What can be done to improve the system? It could be argued that Hong Kong’s welfare model is superior to that of many developed countries such as the United States. In such “welfare states”, a Byzantine system of entitlements and benefits often creates a disincentive to work and has led to mounting government debt.
This lack of incentive to work is particularly strong for those with low earning potential. Every dollar of income means a dollar less in welfare; those who believe they cannot earn significantly more than their welfare benefit often will not try to enter the job market. In Hong Kong, on the other hand, one cannot live purely off welfare, and all able-bodied recipients are required to actively seek full-time employment.
Hong Kong should not emulate the welfare state model, but it does have options. One is the earned income tax credit (EITC). The EITC, which is used in the United States, offers a tax rebate to working individuals making less than a defined sum of money. By offering a rebate, the EITC does away with the disincentive to work—the benefit can only be availed if there is taxable income. Raising the EITC is widely seen as favorable to raising the minimum wage, as the former does not increase the cost to companies of hiring workers.
A more far-reaching alternative is the negative income tax. Here’s how it works: take an individual whose income is HKD 5,000 a month. If positive income taxes start at HKD 15,000 a month, and the tax rate is set at 20%, this individual will be paid 20% of the difference between his income and 15,000—in this case, HKD 2,000 a month. The concept is attributed to Milton Friedman, the renowned economist who was a champion for free market values. He saw the negative income tax as the best way to reconcile free-market ideals with the moral imperative to help the needy. The negative income tax provides an incentive to work and also supplements those who cannot earn enough.
The most radical proposal is for a guaranteed basic income. Instead of myriad welfare benefits, the government would provide a cash transfer to those below a minimum income threshold. Proponents say that the policy will be crucial to protecting the large numbers of people projected to lose jobs as a result of advancements in artificial intelligence and the automation of even white collar jobs.
Many fear that a guaranteed income would create a strong incentive to quit work. However, the limited studies conducted so far show minimal reduction in hours worked when income is guaranteed. Many postulate that this is because the necessity to earn money is not the sole reason for working—many find fulfillment through their work too. Additionally, by abolishing other welfare benefits, the guaranteed basic income makes welfare administration less bureaucratic and costly.
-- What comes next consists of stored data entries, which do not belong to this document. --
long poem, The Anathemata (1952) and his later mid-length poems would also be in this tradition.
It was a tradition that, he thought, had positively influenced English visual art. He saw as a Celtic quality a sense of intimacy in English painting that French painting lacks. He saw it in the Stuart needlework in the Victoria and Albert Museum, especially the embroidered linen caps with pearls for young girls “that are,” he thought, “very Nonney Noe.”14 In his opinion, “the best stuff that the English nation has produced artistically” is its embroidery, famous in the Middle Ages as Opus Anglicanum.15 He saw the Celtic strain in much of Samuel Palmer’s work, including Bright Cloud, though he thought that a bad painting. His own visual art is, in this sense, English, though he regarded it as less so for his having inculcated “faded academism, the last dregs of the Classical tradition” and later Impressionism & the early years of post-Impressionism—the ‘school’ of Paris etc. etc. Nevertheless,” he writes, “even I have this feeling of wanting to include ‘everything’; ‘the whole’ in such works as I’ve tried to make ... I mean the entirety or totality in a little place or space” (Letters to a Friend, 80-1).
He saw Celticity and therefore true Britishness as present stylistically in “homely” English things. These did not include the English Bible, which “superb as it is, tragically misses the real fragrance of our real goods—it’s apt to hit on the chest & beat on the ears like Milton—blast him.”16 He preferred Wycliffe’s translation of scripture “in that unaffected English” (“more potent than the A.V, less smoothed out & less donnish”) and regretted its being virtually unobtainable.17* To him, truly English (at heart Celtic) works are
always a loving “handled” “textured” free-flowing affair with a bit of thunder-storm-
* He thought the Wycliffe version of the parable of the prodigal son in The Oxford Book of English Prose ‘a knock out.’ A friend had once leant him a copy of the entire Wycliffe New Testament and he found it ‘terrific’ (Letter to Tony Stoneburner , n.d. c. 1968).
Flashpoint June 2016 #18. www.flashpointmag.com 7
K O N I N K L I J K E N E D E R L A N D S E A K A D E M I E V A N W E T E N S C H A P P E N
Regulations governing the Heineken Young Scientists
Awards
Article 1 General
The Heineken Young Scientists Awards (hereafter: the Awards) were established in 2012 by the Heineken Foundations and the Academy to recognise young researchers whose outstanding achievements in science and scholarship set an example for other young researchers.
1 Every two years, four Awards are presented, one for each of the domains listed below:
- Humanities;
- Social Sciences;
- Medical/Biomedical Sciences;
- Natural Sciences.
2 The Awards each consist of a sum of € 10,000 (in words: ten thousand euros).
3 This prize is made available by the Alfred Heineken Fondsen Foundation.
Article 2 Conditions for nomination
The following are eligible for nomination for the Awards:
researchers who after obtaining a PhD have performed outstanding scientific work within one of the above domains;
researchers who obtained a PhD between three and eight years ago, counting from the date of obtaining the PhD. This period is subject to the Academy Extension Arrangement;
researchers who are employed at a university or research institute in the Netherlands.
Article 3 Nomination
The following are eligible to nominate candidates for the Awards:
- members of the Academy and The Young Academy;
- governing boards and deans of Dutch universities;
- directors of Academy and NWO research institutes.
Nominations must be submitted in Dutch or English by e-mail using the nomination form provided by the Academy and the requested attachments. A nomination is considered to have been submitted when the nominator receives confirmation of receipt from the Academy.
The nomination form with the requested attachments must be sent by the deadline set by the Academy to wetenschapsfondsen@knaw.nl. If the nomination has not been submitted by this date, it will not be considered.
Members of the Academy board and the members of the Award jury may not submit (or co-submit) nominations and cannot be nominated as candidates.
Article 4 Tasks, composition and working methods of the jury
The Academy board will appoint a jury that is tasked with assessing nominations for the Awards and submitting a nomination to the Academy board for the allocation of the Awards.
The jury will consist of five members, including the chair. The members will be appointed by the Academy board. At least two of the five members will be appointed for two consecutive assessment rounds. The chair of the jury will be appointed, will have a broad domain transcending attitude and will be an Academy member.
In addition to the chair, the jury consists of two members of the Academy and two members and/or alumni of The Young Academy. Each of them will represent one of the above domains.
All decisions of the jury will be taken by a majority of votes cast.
What is best for Hong Kong? Unlike the vast majority of governments in developed nations, Hong Kong’s runs a consistent budget surplus despite low taxes. The government currently holds reserves of over HKD 800 billion and had a HKD 73 billion surplus in the 2014-2015 fiscal year. The government can afford to experiment with welfare policy.
A negative income tax and a guaranteed basic income may be politically unpalatable as they call for a fundamental restructuring of the tax and welfare systems. A generous expansion of tax credits and income supplements may be more tenable. Clearly, something must be done. A city with Hong Kong’s wealth, and a government with its financial war chest, cannot accept that over a million are languishing in poverty.